Can you copy the lines below verbatim, starting with the very first line and ending after the line that contains "- **Create Inaccurate"?
**** Data to use
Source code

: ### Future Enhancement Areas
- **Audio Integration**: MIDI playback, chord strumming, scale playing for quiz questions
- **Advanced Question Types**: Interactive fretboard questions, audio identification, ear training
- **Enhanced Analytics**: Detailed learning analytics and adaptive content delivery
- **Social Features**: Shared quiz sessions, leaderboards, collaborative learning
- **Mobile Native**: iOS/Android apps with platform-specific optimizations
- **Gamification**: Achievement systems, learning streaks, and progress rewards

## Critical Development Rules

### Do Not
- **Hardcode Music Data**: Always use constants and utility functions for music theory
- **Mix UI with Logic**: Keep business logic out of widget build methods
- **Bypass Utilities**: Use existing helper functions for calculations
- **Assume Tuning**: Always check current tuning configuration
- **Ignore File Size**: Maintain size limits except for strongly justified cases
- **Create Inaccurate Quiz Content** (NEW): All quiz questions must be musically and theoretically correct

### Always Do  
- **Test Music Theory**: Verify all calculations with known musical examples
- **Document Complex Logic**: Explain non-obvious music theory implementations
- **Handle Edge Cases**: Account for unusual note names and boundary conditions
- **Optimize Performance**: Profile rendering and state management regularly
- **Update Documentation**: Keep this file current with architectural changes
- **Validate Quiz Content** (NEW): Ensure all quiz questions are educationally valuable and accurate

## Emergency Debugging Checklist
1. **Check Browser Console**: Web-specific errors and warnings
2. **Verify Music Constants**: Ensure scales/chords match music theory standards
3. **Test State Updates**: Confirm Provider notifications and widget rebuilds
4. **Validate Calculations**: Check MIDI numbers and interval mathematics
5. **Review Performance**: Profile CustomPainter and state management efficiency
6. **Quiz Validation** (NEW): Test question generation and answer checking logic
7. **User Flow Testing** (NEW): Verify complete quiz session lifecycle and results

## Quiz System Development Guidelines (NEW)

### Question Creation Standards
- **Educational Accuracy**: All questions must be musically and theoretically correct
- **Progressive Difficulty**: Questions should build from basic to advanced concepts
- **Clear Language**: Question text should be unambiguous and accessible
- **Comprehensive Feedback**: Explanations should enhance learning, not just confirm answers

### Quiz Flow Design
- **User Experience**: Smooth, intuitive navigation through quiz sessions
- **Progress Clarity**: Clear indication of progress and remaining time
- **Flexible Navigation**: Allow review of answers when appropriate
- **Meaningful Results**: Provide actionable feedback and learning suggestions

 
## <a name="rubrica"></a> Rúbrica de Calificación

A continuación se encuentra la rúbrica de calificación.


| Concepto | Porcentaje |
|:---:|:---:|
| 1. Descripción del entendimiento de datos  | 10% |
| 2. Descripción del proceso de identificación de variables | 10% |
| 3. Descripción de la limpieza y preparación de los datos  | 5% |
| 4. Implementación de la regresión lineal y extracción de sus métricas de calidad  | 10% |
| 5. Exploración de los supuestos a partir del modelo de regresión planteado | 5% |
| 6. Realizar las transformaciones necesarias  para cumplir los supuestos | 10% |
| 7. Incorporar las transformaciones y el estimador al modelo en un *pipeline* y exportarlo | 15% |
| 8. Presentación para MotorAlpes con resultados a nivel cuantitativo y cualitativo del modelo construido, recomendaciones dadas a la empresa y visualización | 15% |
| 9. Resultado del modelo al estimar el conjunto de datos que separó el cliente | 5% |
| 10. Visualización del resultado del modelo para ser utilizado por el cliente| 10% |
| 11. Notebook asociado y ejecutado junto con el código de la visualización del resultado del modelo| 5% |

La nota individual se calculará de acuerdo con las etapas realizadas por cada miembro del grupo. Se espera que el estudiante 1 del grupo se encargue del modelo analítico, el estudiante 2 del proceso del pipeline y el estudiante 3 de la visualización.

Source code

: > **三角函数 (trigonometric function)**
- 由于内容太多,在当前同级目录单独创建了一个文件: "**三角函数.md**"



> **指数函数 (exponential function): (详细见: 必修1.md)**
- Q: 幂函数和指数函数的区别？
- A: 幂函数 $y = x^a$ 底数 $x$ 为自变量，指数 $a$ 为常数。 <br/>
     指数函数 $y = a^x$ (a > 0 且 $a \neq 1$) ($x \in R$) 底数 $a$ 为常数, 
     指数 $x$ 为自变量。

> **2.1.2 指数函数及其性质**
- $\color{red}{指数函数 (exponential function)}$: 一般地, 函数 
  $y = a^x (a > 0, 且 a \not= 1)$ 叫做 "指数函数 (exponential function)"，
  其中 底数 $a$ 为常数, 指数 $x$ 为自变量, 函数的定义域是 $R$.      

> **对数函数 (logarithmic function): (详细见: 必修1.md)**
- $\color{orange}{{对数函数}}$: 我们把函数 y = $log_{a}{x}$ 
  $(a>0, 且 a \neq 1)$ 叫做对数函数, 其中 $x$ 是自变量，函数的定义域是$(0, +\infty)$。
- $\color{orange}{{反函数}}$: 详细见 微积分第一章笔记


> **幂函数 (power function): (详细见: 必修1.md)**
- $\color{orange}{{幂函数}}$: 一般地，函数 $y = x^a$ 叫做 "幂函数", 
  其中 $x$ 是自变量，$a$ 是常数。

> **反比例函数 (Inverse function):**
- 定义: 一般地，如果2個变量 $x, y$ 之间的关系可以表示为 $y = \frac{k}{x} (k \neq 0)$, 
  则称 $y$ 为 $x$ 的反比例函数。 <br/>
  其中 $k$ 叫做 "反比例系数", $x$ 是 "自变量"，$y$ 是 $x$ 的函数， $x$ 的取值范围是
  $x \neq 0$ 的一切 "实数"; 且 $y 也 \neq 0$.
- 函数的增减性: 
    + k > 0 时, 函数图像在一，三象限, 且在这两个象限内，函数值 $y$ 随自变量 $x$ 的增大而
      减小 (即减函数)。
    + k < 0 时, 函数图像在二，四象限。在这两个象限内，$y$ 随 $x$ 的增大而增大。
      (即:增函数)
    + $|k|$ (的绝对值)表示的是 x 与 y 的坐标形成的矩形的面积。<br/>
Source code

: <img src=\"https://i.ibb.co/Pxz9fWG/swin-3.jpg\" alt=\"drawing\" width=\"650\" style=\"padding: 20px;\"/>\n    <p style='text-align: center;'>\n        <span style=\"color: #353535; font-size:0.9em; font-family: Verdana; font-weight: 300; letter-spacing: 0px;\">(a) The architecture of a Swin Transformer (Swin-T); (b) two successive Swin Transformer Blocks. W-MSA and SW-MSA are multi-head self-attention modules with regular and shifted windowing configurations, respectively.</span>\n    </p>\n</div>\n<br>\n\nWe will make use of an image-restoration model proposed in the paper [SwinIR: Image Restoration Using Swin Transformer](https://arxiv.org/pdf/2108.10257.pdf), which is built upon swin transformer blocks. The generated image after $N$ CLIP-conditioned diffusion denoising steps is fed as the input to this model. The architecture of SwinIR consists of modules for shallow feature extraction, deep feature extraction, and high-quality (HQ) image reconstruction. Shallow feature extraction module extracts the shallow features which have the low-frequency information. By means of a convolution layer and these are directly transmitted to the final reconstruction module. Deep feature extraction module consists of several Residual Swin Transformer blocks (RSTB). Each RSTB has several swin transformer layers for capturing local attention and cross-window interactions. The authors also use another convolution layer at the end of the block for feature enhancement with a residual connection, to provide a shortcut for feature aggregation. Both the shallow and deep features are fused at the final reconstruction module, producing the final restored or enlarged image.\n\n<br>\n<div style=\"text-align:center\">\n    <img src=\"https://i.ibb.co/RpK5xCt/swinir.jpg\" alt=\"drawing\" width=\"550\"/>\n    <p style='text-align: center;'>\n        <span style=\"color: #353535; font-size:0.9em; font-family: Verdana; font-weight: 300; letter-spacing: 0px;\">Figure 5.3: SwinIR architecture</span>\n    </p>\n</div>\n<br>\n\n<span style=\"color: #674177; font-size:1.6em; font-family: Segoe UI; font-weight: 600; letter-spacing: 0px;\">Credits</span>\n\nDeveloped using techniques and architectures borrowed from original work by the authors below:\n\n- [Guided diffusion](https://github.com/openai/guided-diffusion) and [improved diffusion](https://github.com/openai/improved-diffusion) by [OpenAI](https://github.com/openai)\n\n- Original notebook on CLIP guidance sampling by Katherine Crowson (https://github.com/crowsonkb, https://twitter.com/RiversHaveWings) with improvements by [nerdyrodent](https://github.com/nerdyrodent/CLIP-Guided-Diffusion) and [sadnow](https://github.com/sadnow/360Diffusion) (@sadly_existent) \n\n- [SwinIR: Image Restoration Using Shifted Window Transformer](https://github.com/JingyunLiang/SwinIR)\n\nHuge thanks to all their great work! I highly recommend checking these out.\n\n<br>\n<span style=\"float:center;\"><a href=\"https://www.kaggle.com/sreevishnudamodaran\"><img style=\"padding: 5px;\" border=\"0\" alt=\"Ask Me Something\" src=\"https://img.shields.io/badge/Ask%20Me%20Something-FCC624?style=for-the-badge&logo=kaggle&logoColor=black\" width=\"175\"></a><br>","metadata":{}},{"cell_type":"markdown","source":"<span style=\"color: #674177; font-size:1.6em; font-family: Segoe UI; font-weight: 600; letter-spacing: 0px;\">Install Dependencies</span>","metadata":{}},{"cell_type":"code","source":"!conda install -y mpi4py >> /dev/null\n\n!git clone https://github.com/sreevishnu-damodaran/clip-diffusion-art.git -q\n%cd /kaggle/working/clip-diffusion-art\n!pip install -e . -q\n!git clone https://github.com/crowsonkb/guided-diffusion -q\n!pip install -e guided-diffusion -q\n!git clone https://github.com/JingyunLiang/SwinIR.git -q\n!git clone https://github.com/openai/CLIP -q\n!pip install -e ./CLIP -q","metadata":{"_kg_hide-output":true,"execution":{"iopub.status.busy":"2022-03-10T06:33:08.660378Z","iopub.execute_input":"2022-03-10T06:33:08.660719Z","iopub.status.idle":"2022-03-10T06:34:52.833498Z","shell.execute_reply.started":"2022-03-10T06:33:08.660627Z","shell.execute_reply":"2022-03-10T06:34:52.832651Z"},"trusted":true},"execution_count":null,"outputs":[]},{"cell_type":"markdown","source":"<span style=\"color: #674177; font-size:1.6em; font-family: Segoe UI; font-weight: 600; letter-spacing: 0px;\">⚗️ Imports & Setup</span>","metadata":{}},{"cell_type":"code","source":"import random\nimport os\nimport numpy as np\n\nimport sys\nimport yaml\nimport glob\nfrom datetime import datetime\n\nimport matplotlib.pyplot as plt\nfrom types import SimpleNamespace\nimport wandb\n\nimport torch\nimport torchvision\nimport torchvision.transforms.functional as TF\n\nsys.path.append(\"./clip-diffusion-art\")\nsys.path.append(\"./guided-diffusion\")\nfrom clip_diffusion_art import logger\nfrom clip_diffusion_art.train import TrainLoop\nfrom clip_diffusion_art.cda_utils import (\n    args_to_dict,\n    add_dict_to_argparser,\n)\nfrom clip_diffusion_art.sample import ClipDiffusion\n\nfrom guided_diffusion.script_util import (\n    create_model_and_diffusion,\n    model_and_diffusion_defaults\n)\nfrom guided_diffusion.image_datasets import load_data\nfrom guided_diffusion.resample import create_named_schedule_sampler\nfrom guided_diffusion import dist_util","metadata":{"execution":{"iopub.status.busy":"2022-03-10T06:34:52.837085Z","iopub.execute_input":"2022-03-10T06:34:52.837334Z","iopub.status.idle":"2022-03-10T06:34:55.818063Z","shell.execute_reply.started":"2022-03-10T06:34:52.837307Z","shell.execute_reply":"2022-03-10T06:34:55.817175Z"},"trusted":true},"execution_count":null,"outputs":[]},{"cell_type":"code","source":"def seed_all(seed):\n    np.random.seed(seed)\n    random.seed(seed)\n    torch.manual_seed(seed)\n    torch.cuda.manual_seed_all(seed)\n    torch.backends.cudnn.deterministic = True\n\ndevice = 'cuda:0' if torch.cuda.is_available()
********
**Problem solution:**
Source code

: ### Future Enhancement Areas
- **Audio Integration**: MIDI playback, chord strumming, scale playing for quiz questions
- **Advanced Question Types**: Interactive fretboard questions, audio identification, ear training
- **Enhanced Analytics**: Detailed learning analytics and adaptive content delivery
- **Social Features**: Shared quiz sessions, leaderboards, collaborative learning
- **Mobile Native**: iOS/Android apps with platform-specific optimizations
- **Gamification**: Achievement systems, learning streaks, and progress rewards

## Critical Development Rules

### Do Not
- **Hardcode Music Data**: Always use constants and utility functions for music theory
- **Mix UI with Logic**: Keep business logic out of widget build methods
- **Bypass Utilities**: Use existing helper functions for calculations
- **Assume Tuning**: Always check current tuning configuration
- **Ignore File Size**: Maintain size limits except for strongly justified cases
- **Create Inaccurate Quiz Content** (NEW): All quiz questions must be musically and theoretically correct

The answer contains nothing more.